Beschäftigte sollen dem Kabinettsbeschluss zufolge künftig ausschließlich „Beschäftigte des eigenen Betriebs“ sein. Schon solche Formulierungen zeigen, wie weit man sich von der Realität entfernen kann. Es ist absolut üblich, dass größere (und auch kleinere) Betriebe in eine Vielzahl rechtlicher Einheiten zerfallen, wie z.B. Besitzgesellschaften, Betriebsgesellschaften, Vertriebsgesellschaften, Zentrale Servicegesellschaften und anderes mehr mit einer Vielzahl verschachtelter Leistungsbeziehungen, nicht zuletzt übrigens auch in Form von Werkverträgen und Arbeitnehmerüberlassung. 
Beraten kann man Fleischunternehmen derzeit nur dahingehend, grundsätzliche und glaubhafte Innovationen in Geschäftsmodelle und Technologien auf den Weg zu bringen.
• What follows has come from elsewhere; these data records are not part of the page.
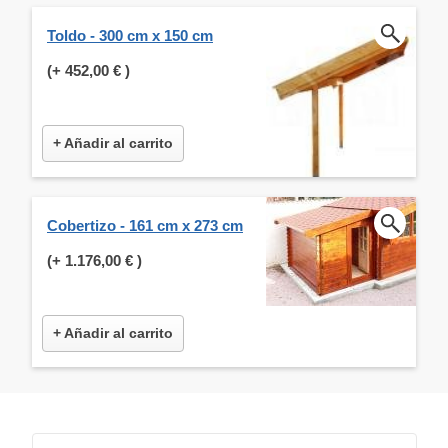
Toldo - 300 cm x 150 cm
(+
452,00 €
)
+ Añadir al carrito
Cobertizo - 161 cm x 273 cm
(+
1.176,00 €
)
+ Añadir al carrito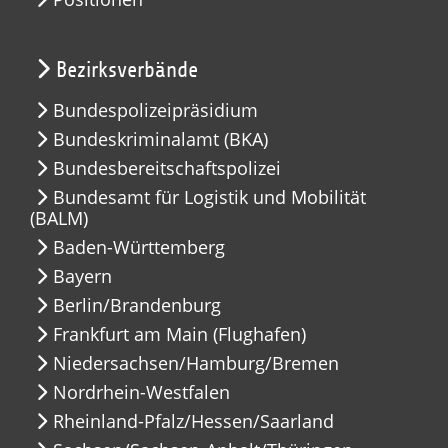
Bezirksverbände
Bundespolizeipräsidium
Bundeskriminalamt (BKA)
Bundesbereitschaftspolizei
Bundesamt für Logistik und Mobilität
(BALM)
Baden-Württemberg
Bayern
Berlin/Brandenburg
Frankfurt am Main (Flughafen)
Niedersachsen/Hamburg/Bremen
Nordrhein-Westfalen
Rheinland-Pfalz/Hessen/Saarland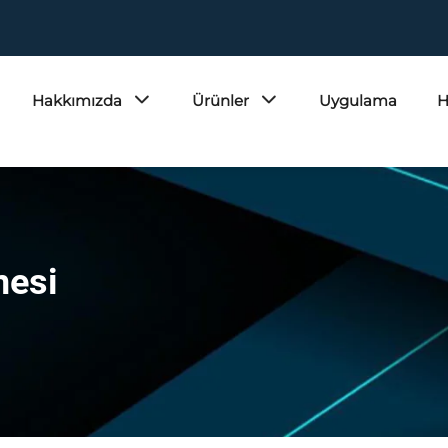
Hakkımızda
Ürünler
Uygulama
H
nesi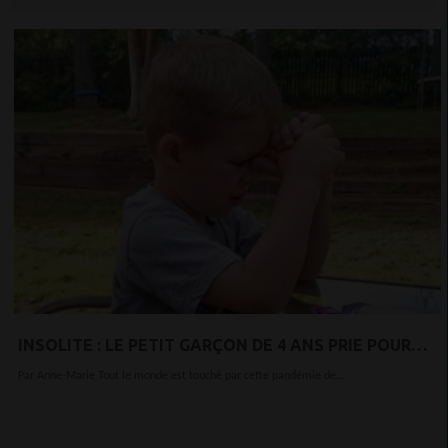
INSOLITE : LE PETIT GARÇON DE 4 ANS PRIE POUR
SON GRAND-PÈRE ATTEINT DU COVID-19 (PHOTO)
Par Anne-Marie Tout le monde est touché par cette pandémie de...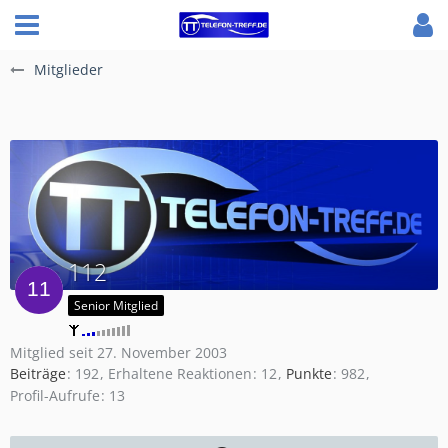
Mitglieder
112
Senior Mitglied
Mitglied seit 27. November 2003
Beiträge
192
Erhaltene Reaktionen
12
Punkte
982
Profil-Aufrufe
13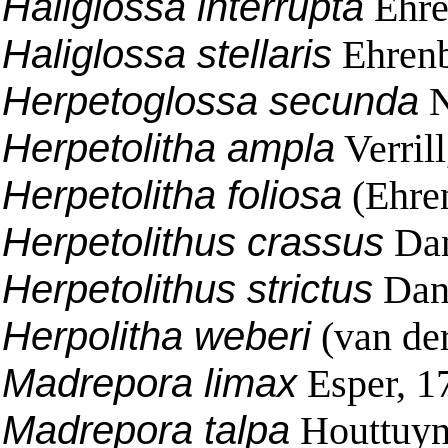
Haliglossa interrupta
Ehre
Haliglossa stellaris
Ehrenb
Herpetoglossa secunda
N
Herpetolitha ampla
Verril
Herpetolitha foliosa
(Ehre
Herpetolithus crassus
Dan
Herpetolithus strictus
Dan
Herpolitha weberi
(van der
Madrepora limax
Esper, 1
Madrepora talpa
Houttuyn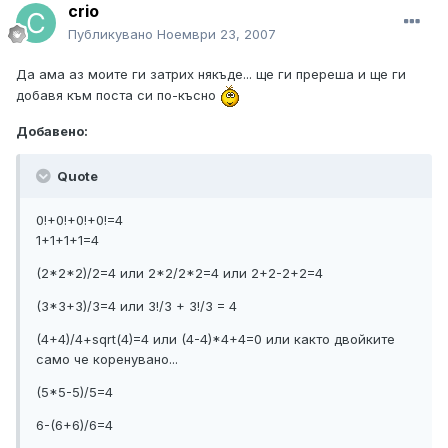
crio
Публикувано
Ноември 23, 2007
Да ама аз моите ги затрих някъде... ще ги пререша и ще ги
добавя към поста си по-късно
Добавено:
Quote
0!+0!+0!+0!=4
1+1+1+1=4
(2*2*2)/2=4 или 2*2/2*2=4 или 2+2-2+2=4
(3*3+3)/3=4 или 3!/3 + 3!/3 = 4
(4+4)/4+sqrt(4)=4 или (4-4)*4+4=0 или както двойките
само че коренувано...
(5*5-5)/5=4
6-(6+6)/6=4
Beides ist machbar, aber nicht kostenlos zu haben. Vertragsrechtliche Kosmetik zu betreiben, bei Beibehaltung der im Prinzip gleichen Arbeitsbedingungen, würde der Glaubwürdigkeit der Branche weiteren Schaden zufügen.
Leidtragende sind neben den erkrankten Beschäftigten und den Menschen im Lockdown in hohem Maße tierhaltende Landwirte, denen mit den betroffenen Schlachtbetrieben, zentrale Vermarktungskanäle temporär wegfallen. Der Landwirtschaft gegenüber haben alle Beteiligten eine besondere Verantwortung, die bisher kaum zur Sprache gekommen ist.